⟨

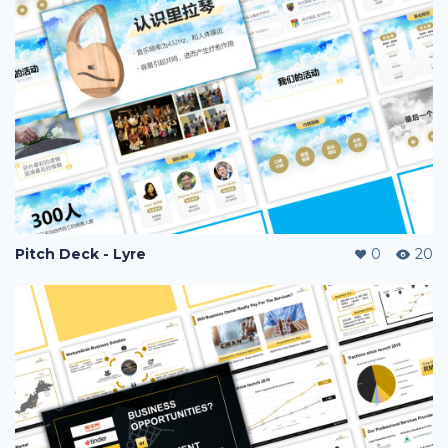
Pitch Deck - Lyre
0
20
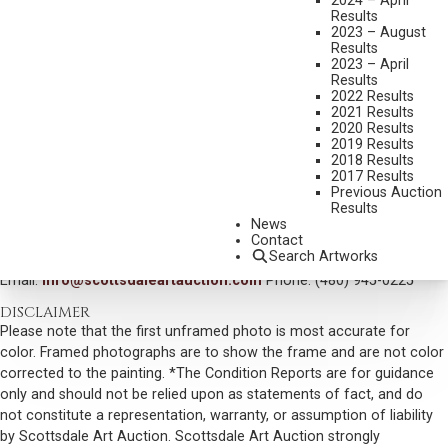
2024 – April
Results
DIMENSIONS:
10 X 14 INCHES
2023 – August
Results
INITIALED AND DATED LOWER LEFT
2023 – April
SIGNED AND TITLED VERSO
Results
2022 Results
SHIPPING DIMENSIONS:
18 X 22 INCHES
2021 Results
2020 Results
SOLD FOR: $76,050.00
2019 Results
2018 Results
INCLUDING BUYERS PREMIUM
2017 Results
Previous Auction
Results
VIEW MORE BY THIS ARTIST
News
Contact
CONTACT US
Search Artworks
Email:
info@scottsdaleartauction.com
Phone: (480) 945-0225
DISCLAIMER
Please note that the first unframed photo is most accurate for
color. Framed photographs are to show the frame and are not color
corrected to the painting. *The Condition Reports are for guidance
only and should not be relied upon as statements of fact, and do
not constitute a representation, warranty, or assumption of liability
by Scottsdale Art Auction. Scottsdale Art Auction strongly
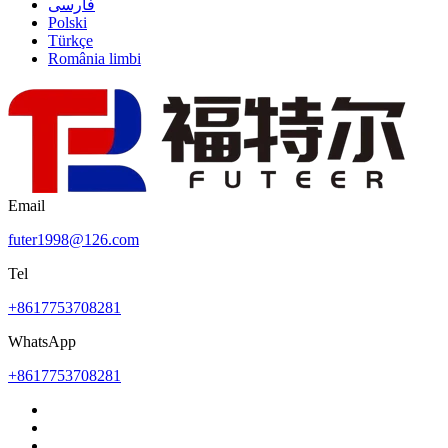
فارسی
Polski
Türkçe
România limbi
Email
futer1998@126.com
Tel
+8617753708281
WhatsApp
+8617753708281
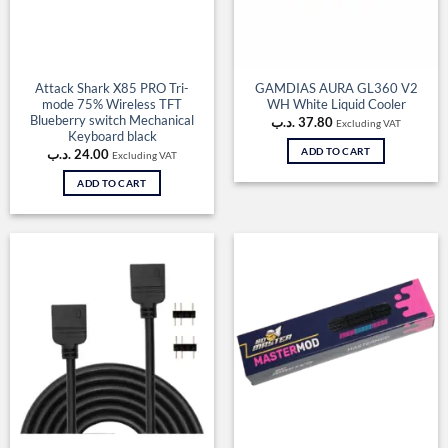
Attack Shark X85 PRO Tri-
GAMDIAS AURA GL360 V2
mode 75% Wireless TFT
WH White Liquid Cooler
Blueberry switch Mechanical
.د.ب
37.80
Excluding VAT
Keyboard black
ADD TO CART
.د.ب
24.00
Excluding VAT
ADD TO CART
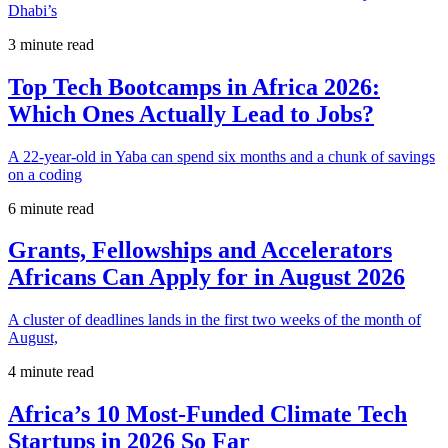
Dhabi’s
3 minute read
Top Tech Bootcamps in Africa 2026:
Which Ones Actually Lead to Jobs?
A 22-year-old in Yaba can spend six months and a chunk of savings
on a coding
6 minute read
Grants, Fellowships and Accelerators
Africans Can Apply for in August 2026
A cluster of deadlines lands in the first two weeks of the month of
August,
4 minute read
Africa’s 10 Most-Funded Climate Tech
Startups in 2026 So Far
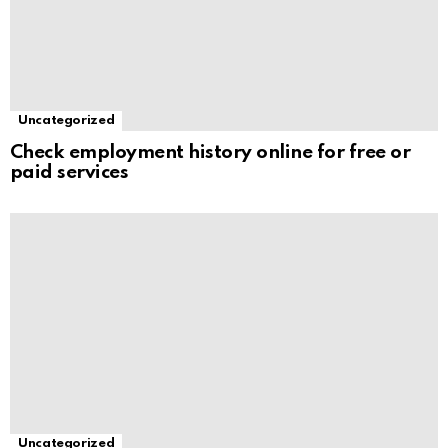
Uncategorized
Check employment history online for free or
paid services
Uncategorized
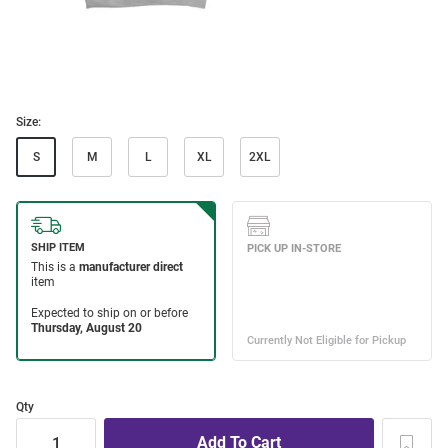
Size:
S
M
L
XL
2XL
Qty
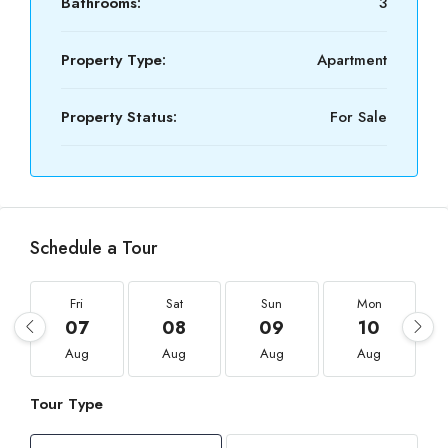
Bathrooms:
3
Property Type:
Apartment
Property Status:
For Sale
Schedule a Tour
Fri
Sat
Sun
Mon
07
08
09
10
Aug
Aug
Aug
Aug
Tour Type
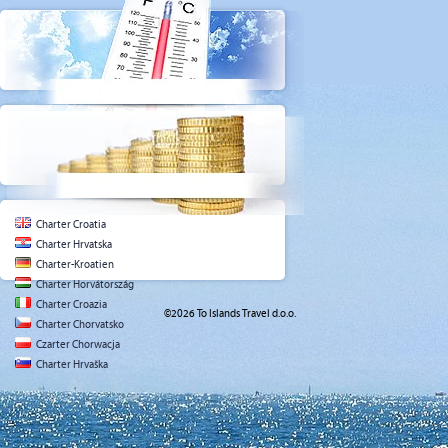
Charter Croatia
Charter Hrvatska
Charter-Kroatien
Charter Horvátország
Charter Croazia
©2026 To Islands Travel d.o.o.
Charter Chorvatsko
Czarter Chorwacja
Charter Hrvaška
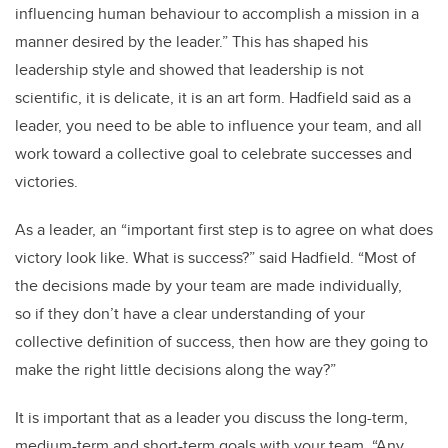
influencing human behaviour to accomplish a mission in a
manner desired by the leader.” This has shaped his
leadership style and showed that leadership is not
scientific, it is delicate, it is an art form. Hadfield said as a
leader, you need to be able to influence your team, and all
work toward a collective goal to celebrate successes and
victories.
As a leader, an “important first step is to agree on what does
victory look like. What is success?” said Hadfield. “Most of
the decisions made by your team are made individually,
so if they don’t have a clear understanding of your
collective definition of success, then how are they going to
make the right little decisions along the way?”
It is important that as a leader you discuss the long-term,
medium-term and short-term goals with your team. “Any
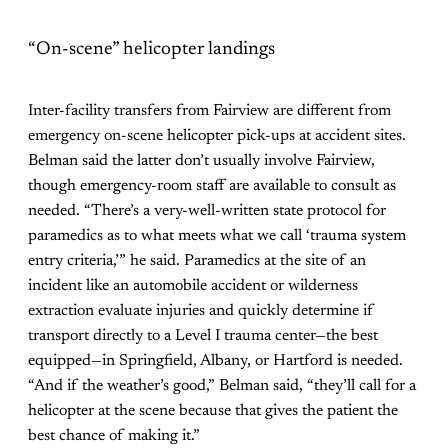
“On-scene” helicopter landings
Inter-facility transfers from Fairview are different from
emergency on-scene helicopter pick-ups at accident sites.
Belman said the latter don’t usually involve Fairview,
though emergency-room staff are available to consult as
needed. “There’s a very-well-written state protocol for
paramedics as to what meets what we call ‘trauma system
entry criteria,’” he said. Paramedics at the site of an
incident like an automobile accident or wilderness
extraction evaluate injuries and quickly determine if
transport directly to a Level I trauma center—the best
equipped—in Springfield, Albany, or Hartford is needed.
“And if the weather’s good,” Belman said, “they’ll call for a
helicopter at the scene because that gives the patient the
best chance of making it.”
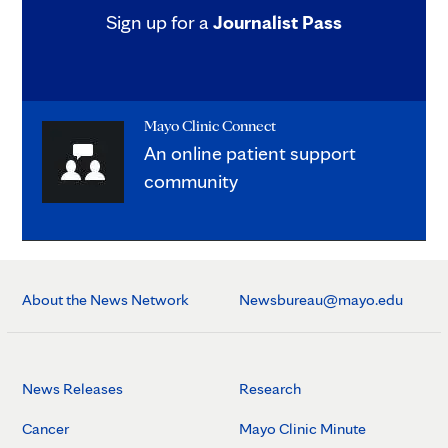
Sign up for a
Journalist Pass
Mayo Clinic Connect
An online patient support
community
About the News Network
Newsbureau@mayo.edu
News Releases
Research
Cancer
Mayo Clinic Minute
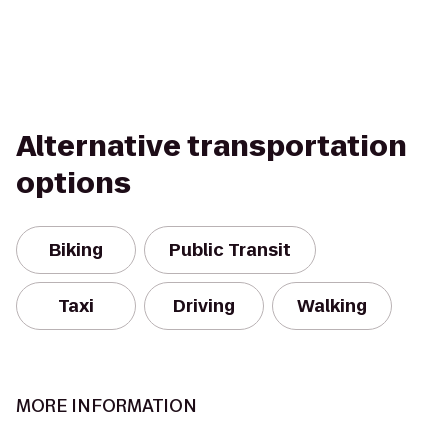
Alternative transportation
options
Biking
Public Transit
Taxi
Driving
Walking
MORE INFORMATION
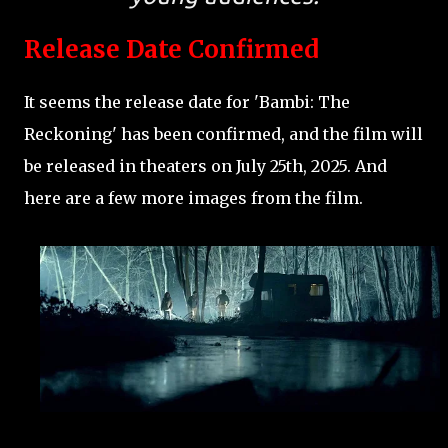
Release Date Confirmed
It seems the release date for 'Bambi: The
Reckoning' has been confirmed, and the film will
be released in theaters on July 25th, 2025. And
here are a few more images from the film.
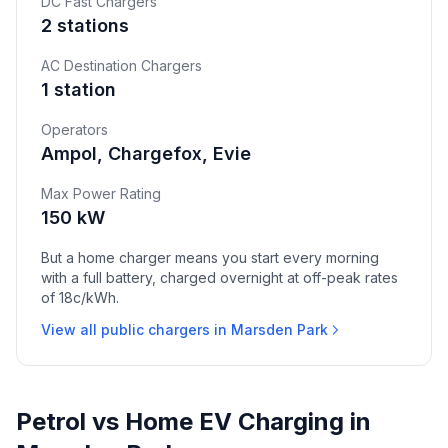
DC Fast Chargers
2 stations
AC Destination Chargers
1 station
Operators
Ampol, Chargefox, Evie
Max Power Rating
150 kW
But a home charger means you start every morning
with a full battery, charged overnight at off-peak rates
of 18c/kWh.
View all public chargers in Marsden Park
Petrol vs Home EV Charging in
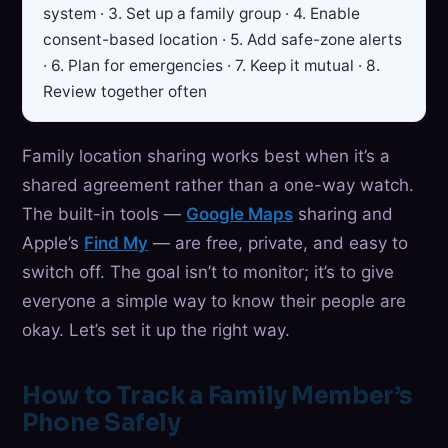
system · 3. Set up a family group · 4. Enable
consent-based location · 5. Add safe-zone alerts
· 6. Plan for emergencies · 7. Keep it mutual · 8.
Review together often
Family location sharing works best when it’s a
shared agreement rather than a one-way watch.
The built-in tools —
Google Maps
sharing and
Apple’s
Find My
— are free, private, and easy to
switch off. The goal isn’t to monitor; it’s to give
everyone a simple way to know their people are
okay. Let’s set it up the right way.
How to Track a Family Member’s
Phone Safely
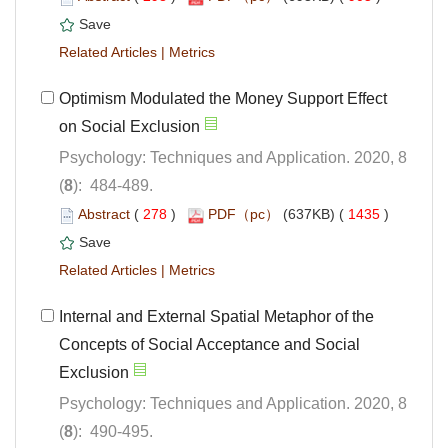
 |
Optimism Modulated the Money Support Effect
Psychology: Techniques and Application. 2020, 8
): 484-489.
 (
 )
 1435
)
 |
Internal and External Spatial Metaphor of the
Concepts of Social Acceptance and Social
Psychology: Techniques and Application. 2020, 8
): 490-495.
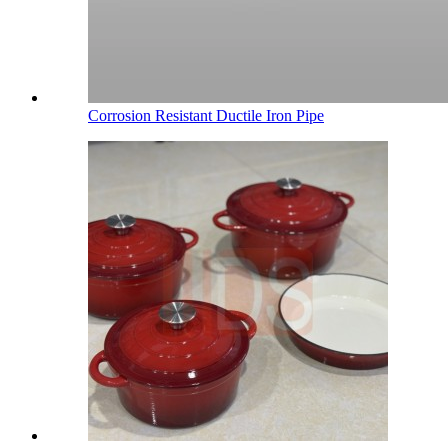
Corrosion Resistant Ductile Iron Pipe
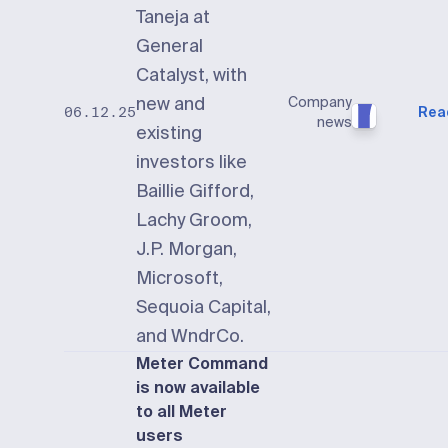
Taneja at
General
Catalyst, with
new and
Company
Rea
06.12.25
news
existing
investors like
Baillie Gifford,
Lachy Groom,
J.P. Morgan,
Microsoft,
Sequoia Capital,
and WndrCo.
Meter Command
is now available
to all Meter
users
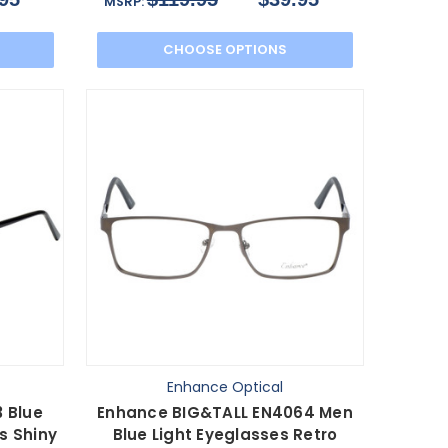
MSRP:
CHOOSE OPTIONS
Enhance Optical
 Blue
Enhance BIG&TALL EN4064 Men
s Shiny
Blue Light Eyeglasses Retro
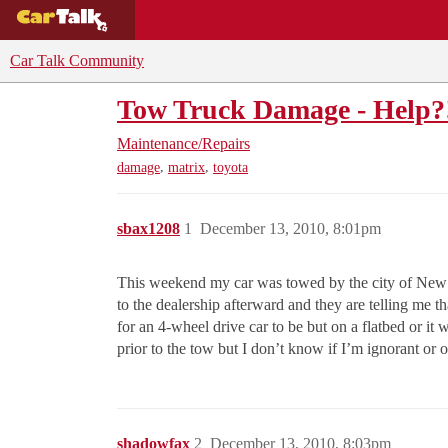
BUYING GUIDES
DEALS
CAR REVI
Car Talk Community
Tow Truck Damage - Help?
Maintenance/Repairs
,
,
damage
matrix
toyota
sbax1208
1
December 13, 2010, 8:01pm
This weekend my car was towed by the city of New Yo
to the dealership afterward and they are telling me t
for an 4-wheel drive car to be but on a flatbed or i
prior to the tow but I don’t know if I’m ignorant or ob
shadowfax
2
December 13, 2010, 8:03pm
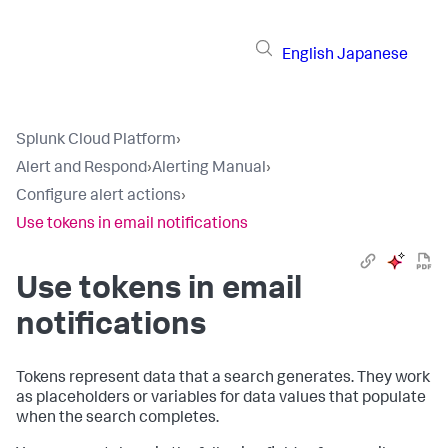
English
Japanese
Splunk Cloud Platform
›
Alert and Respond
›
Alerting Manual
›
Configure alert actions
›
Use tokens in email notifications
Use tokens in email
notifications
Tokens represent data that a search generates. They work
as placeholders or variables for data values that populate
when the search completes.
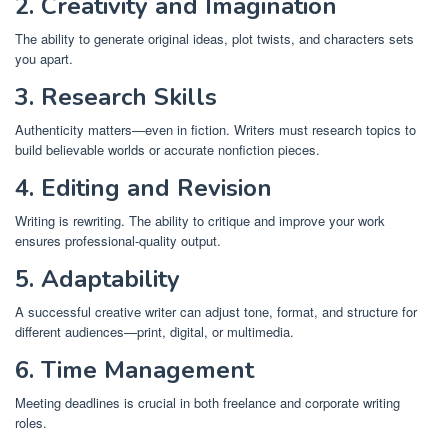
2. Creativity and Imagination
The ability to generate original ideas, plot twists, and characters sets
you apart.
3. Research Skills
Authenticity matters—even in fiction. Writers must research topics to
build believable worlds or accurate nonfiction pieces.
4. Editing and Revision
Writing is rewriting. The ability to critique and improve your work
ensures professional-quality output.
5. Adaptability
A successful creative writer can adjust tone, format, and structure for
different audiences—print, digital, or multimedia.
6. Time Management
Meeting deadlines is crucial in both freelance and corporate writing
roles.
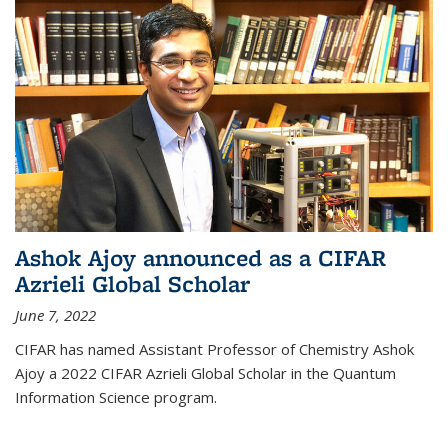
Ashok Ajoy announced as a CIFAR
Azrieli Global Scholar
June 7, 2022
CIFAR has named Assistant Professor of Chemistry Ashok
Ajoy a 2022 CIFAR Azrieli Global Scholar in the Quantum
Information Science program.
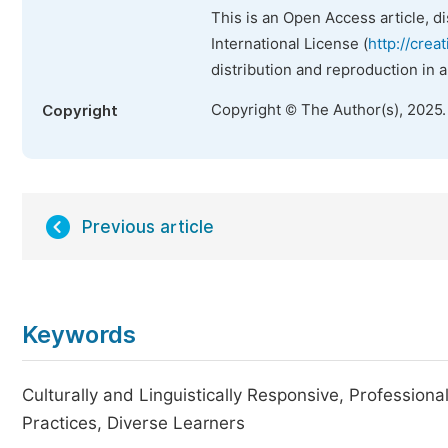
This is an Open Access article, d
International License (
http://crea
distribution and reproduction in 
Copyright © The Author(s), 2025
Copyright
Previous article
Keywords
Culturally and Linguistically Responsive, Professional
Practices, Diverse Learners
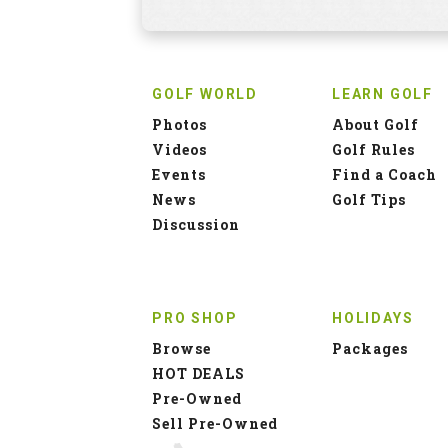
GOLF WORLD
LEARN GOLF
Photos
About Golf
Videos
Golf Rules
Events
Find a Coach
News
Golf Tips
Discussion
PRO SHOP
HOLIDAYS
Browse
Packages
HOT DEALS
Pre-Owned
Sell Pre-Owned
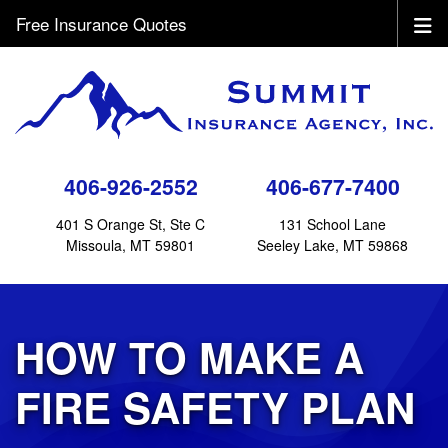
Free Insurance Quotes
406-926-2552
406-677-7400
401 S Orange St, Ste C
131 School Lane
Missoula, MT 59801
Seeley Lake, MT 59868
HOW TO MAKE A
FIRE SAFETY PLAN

⟩

Rewrite the lines of the listing starting with the line containing "2. Creativity and Imagination" and continuing through the line containing "Practices, Diverse Learners", replacing "deadlines" with "due dates" and changing nothing else. Leave the pictures out of your answer.

EXERCISE SOLUTION ▸
2. Creativity and Imagination
The ability to generate original ideas, plot twists, and characters sets
you apart.
3. Research Skills
Authenticity matters—even in fiction. Writers must research topics to
build believable worlds or accurate nonfiction pieces.
4. Editing and Revision
Writing is rewriting. The ability to critique and improve your work
ensures professional-quality output.
5. Adaptability
A successful creative writer can adjust tone, format, and structure for
different audiences—print, digital, or multimedia.
6. Time Management
Meeting due dates is crucial in both freelance and corporate writing
roles.
Ashok Ajoy announced as a CIFAR
Azrieli Global Scholar
June 7, 2022
CIFAR has named Assistant Professor of Chemistry Ashok
Ajoy a 2022 CIFAR Azrieli Global Scholar in the Quantum
Information Science program.
This is an Open Access article, d
International License (
http://crea
distribution and reproduction in 
Copyright © The Author(s), 2025
Copyright
Previous article
Keywords
Culturally and Linguistically Responsive, Professional
Practices, Diverse Learners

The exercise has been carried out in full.